A bit of self-indulgence today … it was 45 years ago today that I graduated from Pepperdine University School of Law, after having completed Pepperdine’s 4 year night school program.
I started at Pepperdine when it was located in a converted strip mall in Garden Grove and attended classes there for 2 years, after which the law school moved to a converted warehouse in Anaheim (previously the Buzza-Cardoza card company’s warehouse).
As a result, I missed attending school at Pepperdine’s gorgeous campus in Malibu, to which the law school moved in 1978.
Now called the Pepperdine University Caruso School of Law, the school’s website history page has the following to say about the year before I started and the years I attended:
1970 – Pepperdine’s School of Law operates out of a free-standing two-story frame building in Santa Ana, California. The school earns the State Bar of California provisional accreditation and has its first full-time day class of 34 students. The first full-time faculty member is Professor Wadieh Shibley, and the first full-time dean is Ronald F. Phillips.

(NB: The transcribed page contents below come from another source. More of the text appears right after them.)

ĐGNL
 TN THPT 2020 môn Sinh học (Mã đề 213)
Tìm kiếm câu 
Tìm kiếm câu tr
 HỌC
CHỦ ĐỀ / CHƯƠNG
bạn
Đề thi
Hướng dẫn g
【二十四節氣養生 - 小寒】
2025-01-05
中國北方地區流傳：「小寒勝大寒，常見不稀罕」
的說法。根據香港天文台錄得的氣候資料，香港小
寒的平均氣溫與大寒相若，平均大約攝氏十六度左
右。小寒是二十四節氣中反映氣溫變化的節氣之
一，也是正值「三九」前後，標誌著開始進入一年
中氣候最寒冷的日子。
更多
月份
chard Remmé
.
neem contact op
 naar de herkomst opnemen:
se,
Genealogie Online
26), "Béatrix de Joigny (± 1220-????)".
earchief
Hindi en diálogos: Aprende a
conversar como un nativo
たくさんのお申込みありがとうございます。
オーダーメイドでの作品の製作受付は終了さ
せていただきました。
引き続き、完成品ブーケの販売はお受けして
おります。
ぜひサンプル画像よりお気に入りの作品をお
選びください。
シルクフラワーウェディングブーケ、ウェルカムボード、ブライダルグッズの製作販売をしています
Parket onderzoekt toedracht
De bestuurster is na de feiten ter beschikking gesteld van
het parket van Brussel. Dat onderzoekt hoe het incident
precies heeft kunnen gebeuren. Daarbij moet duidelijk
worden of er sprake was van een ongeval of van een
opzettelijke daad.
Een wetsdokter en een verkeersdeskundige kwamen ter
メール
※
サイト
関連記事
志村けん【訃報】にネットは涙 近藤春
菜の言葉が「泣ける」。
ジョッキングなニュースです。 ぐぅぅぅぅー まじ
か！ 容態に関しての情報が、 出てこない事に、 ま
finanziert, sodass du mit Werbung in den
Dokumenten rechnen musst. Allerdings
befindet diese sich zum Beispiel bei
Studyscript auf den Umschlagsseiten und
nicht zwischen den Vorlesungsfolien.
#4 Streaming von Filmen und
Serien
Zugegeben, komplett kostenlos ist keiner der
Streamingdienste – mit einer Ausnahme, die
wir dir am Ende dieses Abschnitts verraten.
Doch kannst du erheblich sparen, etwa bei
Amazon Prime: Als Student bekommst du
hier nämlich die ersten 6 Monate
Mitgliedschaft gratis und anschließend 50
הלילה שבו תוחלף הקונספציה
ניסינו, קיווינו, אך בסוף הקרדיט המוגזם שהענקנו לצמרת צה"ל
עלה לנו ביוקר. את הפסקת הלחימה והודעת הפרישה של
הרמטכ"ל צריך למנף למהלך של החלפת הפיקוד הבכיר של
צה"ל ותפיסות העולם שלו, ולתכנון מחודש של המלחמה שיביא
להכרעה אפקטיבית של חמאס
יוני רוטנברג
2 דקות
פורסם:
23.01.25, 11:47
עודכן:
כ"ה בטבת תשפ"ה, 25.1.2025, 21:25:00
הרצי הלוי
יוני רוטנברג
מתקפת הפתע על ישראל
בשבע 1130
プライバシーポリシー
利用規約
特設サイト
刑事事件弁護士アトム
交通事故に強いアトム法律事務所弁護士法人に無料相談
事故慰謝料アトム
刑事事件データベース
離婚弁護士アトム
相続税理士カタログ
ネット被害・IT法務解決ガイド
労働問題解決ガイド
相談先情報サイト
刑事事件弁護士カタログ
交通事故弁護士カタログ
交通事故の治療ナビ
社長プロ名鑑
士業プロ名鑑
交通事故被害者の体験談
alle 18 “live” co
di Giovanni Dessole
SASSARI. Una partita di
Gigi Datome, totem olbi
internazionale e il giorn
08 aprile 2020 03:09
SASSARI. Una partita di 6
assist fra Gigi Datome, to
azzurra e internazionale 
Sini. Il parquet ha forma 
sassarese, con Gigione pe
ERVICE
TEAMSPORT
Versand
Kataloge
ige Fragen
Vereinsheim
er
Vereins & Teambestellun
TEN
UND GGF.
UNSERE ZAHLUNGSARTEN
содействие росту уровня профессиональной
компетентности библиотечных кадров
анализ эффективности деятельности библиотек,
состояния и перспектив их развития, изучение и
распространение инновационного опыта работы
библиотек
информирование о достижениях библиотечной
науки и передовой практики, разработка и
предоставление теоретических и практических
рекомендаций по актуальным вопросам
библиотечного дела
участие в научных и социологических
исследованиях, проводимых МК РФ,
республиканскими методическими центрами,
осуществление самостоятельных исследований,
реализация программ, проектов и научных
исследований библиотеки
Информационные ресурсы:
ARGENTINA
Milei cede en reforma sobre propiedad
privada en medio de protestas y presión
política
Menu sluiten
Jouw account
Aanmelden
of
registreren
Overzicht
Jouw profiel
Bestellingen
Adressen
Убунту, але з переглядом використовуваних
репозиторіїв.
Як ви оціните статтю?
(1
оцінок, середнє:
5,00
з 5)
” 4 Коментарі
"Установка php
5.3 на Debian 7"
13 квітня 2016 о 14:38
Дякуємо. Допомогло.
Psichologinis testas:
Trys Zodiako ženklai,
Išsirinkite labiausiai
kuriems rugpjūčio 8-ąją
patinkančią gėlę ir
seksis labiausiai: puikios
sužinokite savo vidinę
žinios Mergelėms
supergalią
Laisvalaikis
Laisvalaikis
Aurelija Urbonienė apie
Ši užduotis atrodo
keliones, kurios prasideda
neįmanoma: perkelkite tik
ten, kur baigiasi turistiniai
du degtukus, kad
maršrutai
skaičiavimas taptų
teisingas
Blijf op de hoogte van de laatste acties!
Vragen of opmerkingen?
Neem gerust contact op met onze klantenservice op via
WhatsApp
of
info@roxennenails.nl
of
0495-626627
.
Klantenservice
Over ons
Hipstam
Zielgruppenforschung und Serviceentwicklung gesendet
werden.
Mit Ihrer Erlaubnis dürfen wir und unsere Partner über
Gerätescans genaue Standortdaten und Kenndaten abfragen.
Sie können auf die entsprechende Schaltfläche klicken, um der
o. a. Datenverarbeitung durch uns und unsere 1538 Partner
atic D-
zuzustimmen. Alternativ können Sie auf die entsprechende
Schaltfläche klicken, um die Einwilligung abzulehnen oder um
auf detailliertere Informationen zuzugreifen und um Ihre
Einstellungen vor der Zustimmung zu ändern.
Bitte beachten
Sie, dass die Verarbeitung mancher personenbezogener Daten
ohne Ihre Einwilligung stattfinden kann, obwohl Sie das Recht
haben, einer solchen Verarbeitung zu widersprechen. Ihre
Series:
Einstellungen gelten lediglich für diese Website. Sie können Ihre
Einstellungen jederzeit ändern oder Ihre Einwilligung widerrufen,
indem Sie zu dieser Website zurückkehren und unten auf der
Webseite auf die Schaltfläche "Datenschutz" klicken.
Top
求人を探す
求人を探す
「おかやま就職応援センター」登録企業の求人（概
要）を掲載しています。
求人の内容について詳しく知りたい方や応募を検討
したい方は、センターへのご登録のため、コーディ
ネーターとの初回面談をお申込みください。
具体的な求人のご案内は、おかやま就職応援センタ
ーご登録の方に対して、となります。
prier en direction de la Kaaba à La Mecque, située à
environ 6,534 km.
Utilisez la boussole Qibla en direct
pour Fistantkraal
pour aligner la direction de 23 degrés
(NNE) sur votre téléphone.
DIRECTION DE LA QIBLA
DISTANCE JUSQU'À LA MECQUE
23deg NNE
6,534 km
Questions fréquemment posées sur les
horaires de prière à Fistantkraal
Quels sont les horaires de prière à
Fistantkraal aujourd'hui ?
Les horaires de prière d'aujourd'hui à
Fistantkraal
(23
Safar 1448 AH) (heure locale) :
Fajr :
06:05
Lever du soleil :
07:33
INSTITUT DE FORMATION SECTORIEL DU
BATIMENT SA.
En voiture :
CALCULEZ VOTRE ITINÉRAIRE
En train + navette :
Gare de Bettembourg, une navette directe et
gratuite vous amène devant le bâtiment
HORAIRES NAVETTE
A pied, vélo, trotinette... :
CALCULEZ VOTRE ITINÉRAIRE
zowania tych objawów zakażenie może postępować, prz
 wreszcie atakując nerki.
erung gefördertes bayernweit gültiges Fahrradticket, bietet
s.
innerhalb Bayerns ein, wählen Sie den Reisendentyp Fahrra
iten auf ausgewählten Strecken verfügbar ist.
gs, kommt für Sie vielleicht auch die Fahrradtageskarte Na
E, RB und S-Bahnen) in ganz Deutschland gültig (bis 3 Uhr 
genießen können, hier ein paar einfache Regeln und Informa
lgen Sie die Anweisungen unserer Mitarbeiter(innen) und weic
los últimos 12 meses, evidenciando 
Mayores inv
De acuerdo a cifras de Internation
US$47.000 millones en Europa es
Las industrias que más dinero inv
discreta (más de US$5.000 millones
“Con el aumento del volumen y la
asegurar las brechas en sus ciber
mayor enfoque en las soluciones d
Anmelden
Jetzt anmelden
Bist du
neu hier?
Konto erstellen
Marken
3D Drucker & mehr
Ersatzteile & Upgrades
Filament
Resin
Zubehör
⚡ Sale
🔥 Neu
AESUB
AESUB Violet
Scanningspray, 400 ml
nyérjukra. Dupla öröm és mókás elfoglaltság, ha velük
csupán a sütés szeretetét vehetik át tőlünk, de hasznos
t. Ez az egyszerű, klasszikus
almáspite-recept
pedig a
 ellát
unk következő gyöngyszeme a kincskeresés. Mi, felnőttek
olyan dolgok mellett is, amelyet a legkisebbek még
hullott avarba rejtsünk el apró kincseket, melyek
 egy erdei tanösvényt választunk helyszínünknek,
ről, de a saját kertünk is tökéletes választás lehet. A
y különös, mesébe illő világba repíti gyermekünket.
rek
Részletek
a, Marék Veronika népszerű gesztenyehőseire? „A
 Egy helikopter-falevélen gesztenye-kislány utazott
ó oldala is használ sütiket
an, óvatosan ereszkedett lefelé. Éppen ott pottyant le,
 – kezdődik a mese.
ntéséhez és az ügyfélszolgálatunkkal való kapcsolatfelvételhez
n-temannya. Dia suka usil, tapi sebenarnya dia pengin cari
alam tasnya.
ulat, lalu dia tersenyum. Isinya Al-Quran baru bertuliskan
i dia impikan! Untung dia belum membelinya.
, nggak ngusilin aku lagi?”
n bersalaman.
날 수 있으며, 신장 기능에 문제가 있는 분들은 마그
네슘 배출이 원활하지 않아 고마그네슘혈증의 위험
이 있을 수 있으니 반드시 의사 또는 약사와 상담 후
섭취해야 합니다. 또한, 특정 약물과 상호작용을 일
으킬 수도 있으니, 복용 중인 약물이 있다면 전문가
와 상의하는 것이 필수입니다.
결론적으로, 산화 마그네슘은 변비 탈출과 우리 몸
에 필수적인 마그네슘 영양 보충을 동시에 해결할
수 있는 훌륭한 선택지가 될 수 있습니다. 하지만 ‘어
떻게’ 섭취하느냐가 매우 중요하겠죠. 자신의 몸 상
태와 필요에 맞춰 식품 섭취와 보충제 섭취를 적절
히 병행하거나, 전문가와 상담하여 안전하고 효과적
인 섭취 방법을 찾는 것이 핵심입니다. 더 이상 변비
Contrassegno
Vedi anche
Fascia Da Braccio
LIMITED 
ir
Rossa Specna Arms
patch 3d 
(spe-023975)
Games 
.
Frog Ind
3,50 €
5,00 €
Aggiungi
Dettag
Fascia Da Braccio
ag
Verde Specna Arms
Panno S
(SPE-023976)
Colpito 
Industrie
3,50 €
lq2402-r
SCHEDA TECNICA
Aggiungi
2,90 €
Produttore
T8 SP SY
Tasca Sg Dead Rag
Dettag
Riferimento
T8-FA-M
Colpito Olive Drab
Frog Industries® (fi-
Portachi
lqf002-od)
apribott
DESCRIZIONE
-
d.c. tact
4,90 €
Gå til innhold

1971 – Professors Charles Nelson and James McGoldrick join the faculty.
1972 – Pepperdine earns its provisional ABA approval and establishes the Pepperdine Law Review. Barbara McDonald is the journal’s first editor-in-chief.
1973 – The law school relocates to a larger facility in Anaheim, California. Professor Frederick I. Moreau serves as the first Distinguished Visiting Professor. The school’s first moot court dinner — which became the annual Caruso School of Law dinner — is held at the Disneyland Hotel.
1974 – Student Gayle Posner serves as a special intern to United States Supreme Court Chief Justice Warren Burger.
1975 – Pepperdine receives full ABA approval and full State Bar accreditation.
My final interview for admission to Pepperdine was conducted by Dean Phillips himself and I had as teachers, at one time or another, each of the three professors mentioned in the history. In fact, as I recall, I had Jim McGoldrick for several of my classes, at least one each year.
My criminal law instructor during my first year of law school was Orange County’s District Attorney at the time, Cecil Hicks. After I graduated and passed the bar exam in 1975, I was one of three new Deputy DAs that Cecil hired to start working in January 1976. The nearly 10 years I spent working in his office was the best job I’ve ever had in my life.
I thoroughly enjoyed my law school years, despite having to work full-time during the day and attend classes from 6:30 to 9:30 in the evening, three or four nights a week. I was also heavily involved in school activities, serving as President of the Student Bar Association for academic year 1973-74 …
… and participating in the Pepperdine Moot Court program. I won the Vincent J. Dalsimer Award as the Top Advocate Award of the 1975 Moot Court competition. That award earned me a place as a member of Pepperdine’s team at the Roger J. Traynor California Moot Court Competition held at the University of Pacific McGeorge School of Law in April 1975.
Academically, I graduated cum laude, standing 3rd in my class …
… and was on the Dean’s Honor Roll each year.
I also earned five American Jurisprudence awards, standing first in my class in the individual subjects of torts, contracts, constitutional law, conflict of laws and labor law.
It has been a long time, but I still have fond memories of my law school years.